Friday, July 25, 2014

Multi-national NGOs finally turning towards climate change liability?

Greenpeace, WWF and CIEL launched, at the end of May, a letter campaign addressing board members and CEOs of big CO2 polluters and of insurance companies. In their letters, the NGOs ask the addressees to be aware of the risk of criminal and civil liability if they were to deny the causality link between CO2 emissions and climate change. More on the addressees and the letters can be found here.

Already five years ago, has invited two of the three involved multi-national NGOs and several others to investigate whether climate change compensation claims can serve as a leverage to curb climate change. Two years ago, launched another campaign. At the time, we heard from one of them that they would rather see chances for injunction law-suits against polluters. We wondered how a few successful injunction law-suits can ever achieve any improvement for the climate.

In the meantime, NGOs were targeting investor decision-making. When doing so, they already referred to possible liability of CO2 polluters.

The recent letter campaign illustrates that the multi-national NGOs might move further into the direction of climate change liability. However, it is not sure that their current threatening strategy will have more effects than making a few attorneys, consulted by worried managers, richer. The letters fail to demonstrate how the denial of climate change, under the jurisdictions of the targeted managers, might cause or might have caused a damage for which the managers can be hold liable. There is only a vague footnote in which they refer to risk disclosure obligations, obligations which protect shareholders. The NGOs seem to claim that the obligation to disclose risks linked to climate change would be infringed by public denial of climate change. However, these are different pairs of shoes. Disclosing risks linked to climate change can be achieved by reports targeting investors. In parallel thereto, the managers can well work in favor of denial of climate change in the public debate to protect the financial interests of their companies. The two threads can be followed in parallel by the same managers. Moreover, it could even be argued that managers have also the obligation to pursue the financial interests of their stakeholders and thus to follow the two threads in parallel.

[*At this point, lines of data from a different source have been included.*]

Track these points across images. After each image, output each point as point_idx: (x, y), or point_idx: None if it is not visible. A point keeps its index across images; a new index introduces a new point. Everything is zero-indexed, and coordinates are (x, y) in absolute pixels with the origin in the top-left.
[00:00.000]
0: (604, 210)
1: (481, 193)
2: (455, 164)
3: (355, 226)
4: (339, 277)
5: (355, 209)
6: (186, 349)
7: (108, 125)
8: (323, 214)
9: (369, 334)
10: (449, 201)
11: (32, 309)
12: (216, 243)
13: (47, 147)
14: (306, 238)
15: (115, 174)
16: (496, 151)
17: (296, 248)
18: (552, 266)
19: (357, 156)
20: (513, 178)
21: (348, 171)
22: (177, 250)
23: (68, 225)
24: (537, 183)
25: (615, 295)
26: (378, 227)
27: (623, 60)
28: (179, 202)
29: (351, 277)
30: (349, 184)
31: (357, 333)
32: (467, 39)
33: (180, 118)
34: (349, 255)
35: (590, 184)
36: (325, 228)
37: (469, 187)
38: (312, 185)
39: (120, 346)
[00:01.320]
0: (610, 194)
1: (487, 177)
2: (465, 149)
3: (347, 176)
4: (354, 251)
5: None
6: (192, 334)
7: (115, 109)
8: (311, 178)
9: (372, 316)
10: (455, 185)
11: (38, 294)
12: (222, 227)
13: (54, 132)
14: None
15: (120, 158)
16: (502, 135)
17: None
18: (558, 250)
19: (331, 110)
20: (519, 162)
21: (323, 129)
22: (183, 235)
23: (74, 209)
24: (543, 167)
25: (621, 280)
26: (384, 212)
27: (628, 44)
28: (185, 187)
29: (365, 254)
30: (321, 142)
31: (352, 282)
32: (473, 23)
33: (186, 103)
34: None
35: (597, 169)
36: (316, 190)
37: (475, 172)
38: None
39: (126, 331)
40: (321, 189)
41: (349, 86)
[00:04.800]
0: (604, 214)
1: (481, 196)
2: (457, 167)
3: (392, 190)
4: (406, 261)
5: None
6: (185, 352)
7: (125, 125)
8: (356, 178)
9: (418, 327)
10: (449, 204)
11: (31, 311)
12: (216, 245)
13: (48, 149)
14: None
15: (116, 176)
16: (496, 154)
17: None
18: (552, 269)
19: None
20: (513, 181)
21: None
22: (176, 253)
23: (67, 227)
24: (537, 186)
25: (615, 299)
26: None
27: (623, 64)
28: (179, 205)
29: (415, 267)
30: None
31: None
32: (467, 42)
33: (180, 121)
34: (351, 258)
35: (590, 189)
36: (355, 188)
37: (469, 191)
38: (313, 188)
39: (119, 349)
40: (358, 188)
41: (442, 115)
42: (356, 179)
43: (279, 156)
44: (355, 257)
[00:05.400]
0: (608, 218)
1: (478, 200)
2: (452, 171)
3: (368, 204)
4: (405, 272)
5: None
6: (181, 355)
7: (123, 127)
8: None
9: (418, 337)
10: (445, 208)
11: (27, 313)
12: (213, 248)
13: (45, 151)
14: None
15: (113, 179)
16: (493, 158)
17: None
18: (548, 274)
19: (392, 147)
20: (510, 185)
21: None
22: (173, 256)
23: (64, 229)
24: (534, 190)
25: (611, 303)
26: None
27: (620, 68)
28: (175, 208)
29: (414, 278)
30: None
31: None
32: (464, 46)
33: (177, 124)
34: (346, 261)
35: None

Our overall impression is that the letter campaign somehow beats about the bush. It targets the managers instead of the companies themselves. It targets the wrong risk, the risk of not fulfilling disclosure obligations instead of the risk caused by climate change. And it works in favor of shareholders instead of the victims of climate change. The task of the NGOs should not be to protect the interests of shareholders, but to protect the interests of the victims of climate change and to deter investors from fossil fuel investments. Neither goal will be reached by the NGOs. Evidently, the victims do not profit from the NGOs action. If we look at it under the aspect of possible deterrence, the liability risk the NGOs point at is too small to trigger de-investment. Thus it will not do much favor to the climate. Only the damages caused by climate change weigh enough to outweigh the profits of the fossil fuel industry. Only the credible threat to hold polluters fully liable for many and high damages caused by climate change can deter investors from further investing in fossil fuel energy production.

Thus we still have to wait for the multi-national NGOs to embrace the unique promising strategy: suing polluters for compensation regarding the damages caused by climate change. For how long?